Six hours in a layby did not have much appeal, so I calmly asked to see the officer’s supervisor. Oh, I could see the internal struggle on the officer’s face. Waking up the supervisor or believing a fax from a university and letting me in. Yes, of course, waking up the supervisor at 3 a.m. was way too risky. I got a sermon about him phoning everybody in the morning and sending the SAS to get me, if I had told lies, but on this occasion he would let me in.
That’s the second time I understood who I was. I was someone who can be directed to sit in a car for 6 hours, because an immigration officer can do it. It quickly turned out that he didn’t really have to do it and the threat of waking up his supervisor is enough to let you off. Priorities for you.
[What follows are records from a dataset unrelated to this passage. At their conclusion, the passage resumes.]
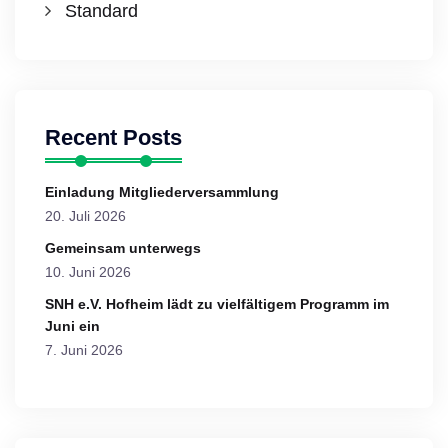
Standard
Recent Posts
Einladung Mitgliederversammlung
20. Juli 2026
Gemeinsam unterwegs
10. Juni 2026
SNH e.V. Hofheim lädt zu vielfältigem Programm im
Juni ein
7. Juni 2026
And then it’s the visits at police stations, being insulted by police officers (one resulted in a special apology from the local police), questioning every time you want to go back to the place you live. And, finally, being told that a gas bill is a form of identification preferred to your Polish passport when it comes to getting a mortgage. Seriously.
You think it passes with time? Not really, institutions keep reminding me I am different and different rules apply. On the one hand, the local council corrects my name from ‘Dariusz’ to ‘Darius Z.”, on the other hand, every other institution asks me when I started living in the UK. Last time yesterday – I was insuring my car. I’ve had my British driving licence for 20+ years and still it’s important when I came to the UK. It never goes away. Never. I will always be an immigrant. Always different, always someone with a precarious claim to be here.
Though what struck me most some time ago, was a discussion in which I heard that we, immigrants, constantly get hand-outs from the government/council. Flats, benefits, the person stopped before mentioning cars. I said “You forgot my expensive perfume”. It might have been taken at face value, though.
No, I don’t see the funny side. I will never be the ‘face of immigration’. Always in job, always paying taxes, on balance contributing (I hope). No, that’s either not believed, or just discarded as exceptional. I don’t count. What counts is the myth.
Now, don’t take this post as my sob story, poor me, life’s hard. Not at all. I’m OK, my life in the UK has been good. Also, I am well-educated, I speak English fluently. And this is precisely why I have been apologised to more times than I care to remember. Instead of me, think about what happens to all those people who are not like me, with barely any English, with no education, scared of power and authority. I often think of it: if these are my experiences, what about the others?
I’ve written this post because I wanted to show (my) experience of immigration. It’s never easy. But mine is an experience that is very likely to be different from many others – those who cannot shout with an apparently posh accent. And yet, they also contribute.